Hanoi: Even though ratification of the controversial Trans-Pacific Partnership (TPP) has stalled in the US, President Barack Obama said he’s still “confident” the trade deal will earn the support of Congress.
“I remain confident we are going to get it done, and the reason I’m confident is because it is the right thing to do. It’s good for the country, it’s good for America, it’s good for the region, it’s good for the world,” Obama was quoted by RT online during a joint press conference with Vietnamese President Tran Dai Quang in Hanoi.
Leaders signed the 12-nation TPP, which includes the US and Vietnam as members, back in February, but it still requires ratification from each country’s lawmakers before it can go into effect.
That process has stumbled, though, as public outcry against international trade deals increases. In the US in particular, all three major-party presidential candidates have come out against the deal.
In Vietnam, Obama reiterated why he believes the TPP was so important, noting that the Asia-Pacific region is the fastest growing part of the world and represents a huge market for the US. He said the TPP would eliminate some 18,000 tariffs that have been placed on American goods sold in Asia.
“I have not yet seen a credible argument that once we get TPP in place we are going to be worse off,” he said. “We are demonstrably better off.

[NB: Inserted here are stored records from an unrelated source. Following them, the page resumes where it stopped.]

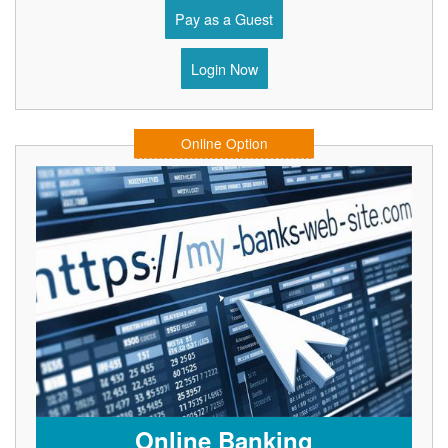
Pay as a Guest
Login Now
Online Option
Online Banking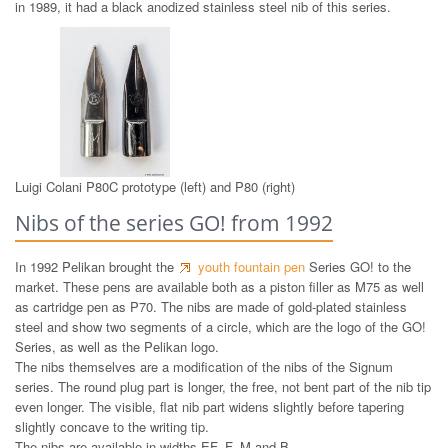
in 1989, it had a black anodized stainless steel nib of this series.
Luigi Colani P80C prototype (left) and P80 (right)
Nibs of the series GO! from 1992
In 1992 Pelikan brought the
youth fountain pen
Series GO! to the
market. These pens are available both as a piston filler as M75 as well
as cartridge pen as P70. The nibs are made of gold-plated stainless
steel and show two segments of a circle, which are the logo of the GO!
Series, as well as the Pelikan logo.
The nibs themselves are a modification of the nibs of the Signum
series. The round plug part is longer, the free, not bent part of the nib tip
even longer. The visible, flat nib part widens slightly before tapering
slightly concave to the writing tip.
The nibs are available in widths EF, F, M and B.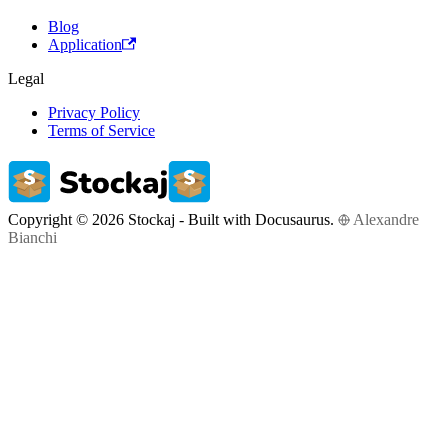
Blog
Application
Legal
Privacy Policy
Terms of Service
Copyright © 2026 Stockaj - Built with Docusaurus.
Alexandre
Bianchi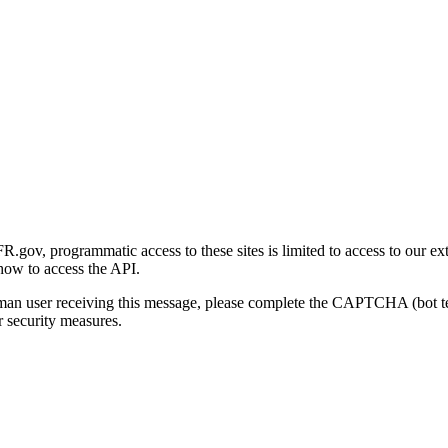
gov, programmatic access to these sites is limited to access to our ex
how to access the API.
human user receiving this message, please complete the CAPTCHA (bot t
 security measures.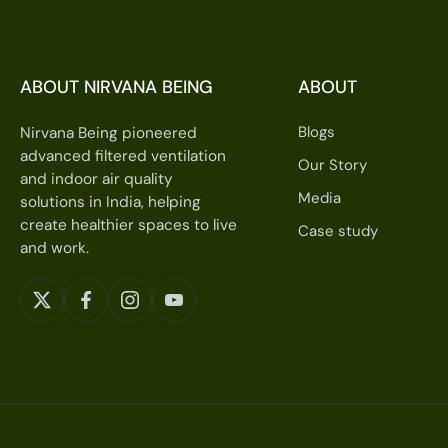
ABOUT NIRVANA BEING
ABOUT
Blogs
Nirvana Being pioneered
advanced filtered ventilation
Our Story
and indoor air quality
Media
solutions in India, helping
create healthier spaces to live
Case study
and work.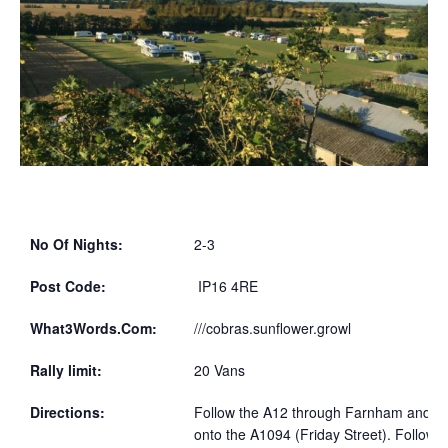
No Of Nights:
2-3
Post Code:
IP16 4RE
What3Words.Com:
///cobras.sunflower.growl
Rally limit:
20 Vans
Directions:
Follow the A12 through Farnham and turn
onto the A1094 (Friday Street). Follow f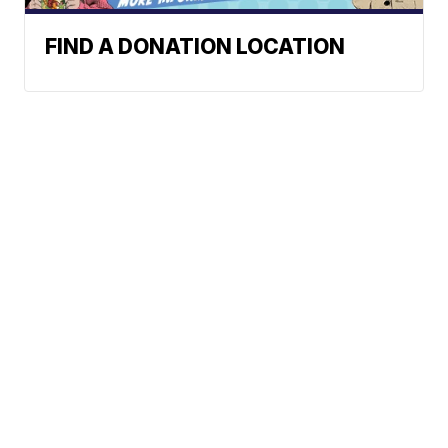
FIND A DONATION LOCATION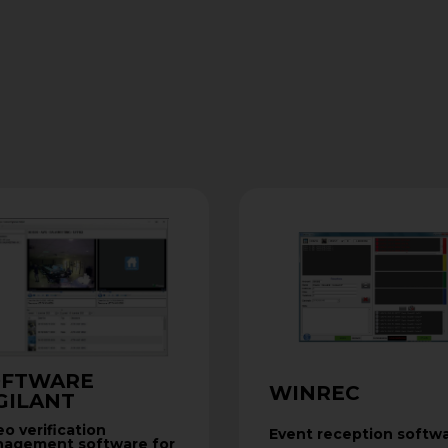
OFTWARE
WINREC
GILANT
eo verification
Event reception softw
agement software for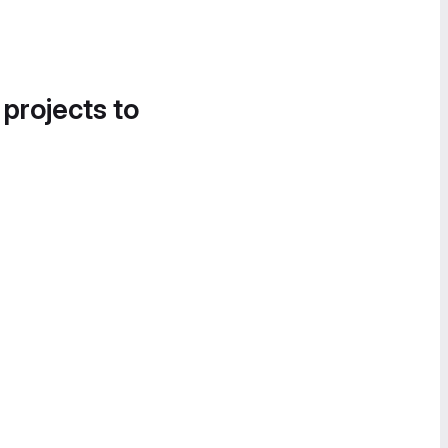
 projects to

American workers and American businesses are better off if we get this deal passed.”
However, opponents have railed against the TPP from the outset, criticizing the secret, years-long negotiations and arguing that it will primarily benefit large corporations, not workers. Protesters have argued that many of the regulations that would be stripped away would negatively affect laborers and the environment.
“It would make it easier to offshore American jobs, and it would push down their wages by putting them in direct competition with workers in Vietnam who don’t make but 65 cents an hour,” Lori Wallach, the director of Public Citizen’s Global Trade Watch, a non-profit consumer advocacy organization, told RT.